What kind of idiot would leave such a nice woman? Pretty, too, although she wore her light brown hair awfully short. At least it suited her round face and drew attention to her best feature—her big, brown doe eyes.
The least Ben could do was fix her home. Her husband—or was it ex-husband?—obviously had no idea how to finish any of the numerous projects he’d begun. Most of what he’d done would have to be started over, but Ben hadn’t lied to her when he’d said the house had good bones.
It was a sturdy, roomy home built in the days when houses were supposed to last. No cheap vinyl siding or slab foundation. The crawl space was dry, the floor joists sturdy and well put together. The attic needed more insulation, but it was also clean and dry and the roof had plenty of life left. Once he finished working on repairs, she could stay in that house and make new memories or sell the place for a nice profit. Either option would give her a fresh start, which she surely needed.
Back to that estimate…
After fiddling with the costs, he came to a final figure when the doorbell rang.

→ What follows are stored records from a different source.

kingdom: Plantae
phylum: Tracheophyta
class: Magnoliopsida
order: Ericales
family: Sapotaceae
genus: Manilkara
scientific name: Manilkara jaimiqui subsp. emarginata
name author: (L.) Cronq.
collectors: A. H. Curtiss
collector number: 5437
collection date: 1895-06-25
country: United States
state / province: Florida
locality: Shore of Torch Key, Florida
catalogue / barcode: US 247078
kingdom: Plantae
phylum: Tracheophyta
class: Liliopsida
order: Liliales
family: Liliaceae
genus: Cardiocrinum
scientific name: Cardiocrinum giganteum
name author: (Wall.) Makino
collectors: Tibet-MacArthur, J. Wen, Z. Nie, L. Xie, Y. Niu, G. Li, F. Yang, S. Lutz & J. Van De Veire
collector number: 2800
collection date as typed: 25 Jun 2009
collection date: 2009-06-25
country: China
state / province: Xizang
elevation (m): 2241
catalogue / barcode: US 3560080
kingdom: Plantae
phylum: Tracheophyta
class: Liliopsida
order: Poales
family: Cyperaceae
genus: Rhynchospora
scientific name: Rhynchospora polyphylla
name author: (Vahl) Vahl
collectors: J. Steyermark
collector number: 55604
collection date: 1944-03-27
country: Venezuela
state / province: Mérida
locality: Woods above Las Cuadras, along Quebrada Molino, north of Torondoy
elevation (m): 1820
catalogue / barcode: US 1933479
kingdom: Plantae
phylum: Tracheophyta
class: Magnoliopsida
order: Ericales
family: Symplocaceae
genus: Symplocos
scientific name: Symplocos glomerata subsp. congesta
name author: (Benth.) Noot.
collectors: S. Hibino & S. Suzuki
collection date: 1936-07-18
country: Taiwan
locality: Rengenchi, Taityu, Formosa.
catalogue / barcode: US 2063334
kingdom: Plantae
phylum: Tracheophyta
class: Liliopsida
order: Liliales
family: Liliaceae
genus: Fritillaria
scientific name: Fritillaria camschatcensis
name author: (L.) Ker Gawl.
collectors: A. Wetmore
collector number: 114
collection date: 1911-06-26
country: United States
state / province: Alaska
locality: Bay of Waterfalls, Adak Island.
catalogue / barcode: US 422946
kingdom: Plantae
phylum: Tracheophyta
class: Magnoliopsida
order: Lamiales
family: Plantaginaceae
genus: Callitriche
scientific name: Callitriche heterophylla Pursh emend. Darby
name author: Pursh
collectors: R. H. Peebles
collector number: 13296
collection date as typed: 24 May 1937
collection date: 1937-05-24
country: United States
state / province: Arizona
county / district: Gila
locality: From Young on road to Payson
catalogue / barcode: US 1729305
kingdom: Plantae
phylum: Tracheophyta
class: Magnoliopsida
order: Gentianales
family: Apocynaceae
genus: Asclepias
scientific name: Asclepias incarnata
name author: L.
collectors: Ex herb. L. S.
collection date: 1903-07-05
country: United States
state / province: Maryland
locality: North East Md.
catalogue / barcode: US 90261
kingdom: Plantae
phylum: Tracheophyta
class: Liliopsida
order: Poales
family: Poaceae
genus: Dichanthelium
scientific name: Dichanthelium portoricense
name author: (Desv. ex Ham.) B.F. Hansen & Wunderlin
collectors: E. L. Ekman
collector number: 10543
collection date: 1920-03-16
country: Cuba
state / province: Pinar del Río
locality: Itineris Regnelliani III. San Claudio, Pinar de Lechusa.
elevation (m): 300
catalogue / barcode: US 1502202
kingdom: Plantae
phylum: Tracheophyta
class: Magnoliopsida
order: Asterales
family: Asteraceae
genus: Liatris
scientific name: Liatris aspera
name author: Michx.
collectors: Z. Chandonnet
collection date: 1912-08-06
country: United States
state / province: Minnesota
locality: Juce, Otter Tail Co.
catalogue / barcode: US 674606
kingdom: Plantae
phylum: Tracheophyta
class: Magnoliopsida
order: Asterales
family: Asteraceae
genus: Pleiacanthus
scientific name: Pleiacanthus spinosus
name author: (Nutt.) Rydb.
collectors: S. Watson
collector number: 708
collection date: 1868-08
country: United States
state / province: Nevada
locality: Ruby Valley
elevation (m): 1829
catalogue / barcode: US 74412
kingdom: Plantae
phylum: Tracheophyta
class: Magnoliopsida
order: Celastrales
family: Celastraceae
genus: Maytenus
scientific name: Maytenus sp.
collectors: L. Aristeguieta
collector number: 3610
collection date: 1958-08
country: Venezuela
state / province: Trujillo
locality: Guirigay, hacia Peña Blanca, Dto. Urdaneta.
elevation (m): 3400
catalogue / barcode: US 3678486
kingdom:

Amber popped up and came to stand at his side, holding out her hand and grinning. “Cough it up, Dad.”
He pulled out his wallet and handed her some cash. As she went to the door, he frowned at the nearly empty wallet, which matched his nearly empty bank account.
Ever since the economy turned sour, finding jobs hadn’t been easy. Ben was grateful to friends and customers who recommended him to potentials, but work was still sketchy at best.
He hadn’t told Mallory Hamilton how much he needed this job. If she knew how desperate he was getting she might not hire him.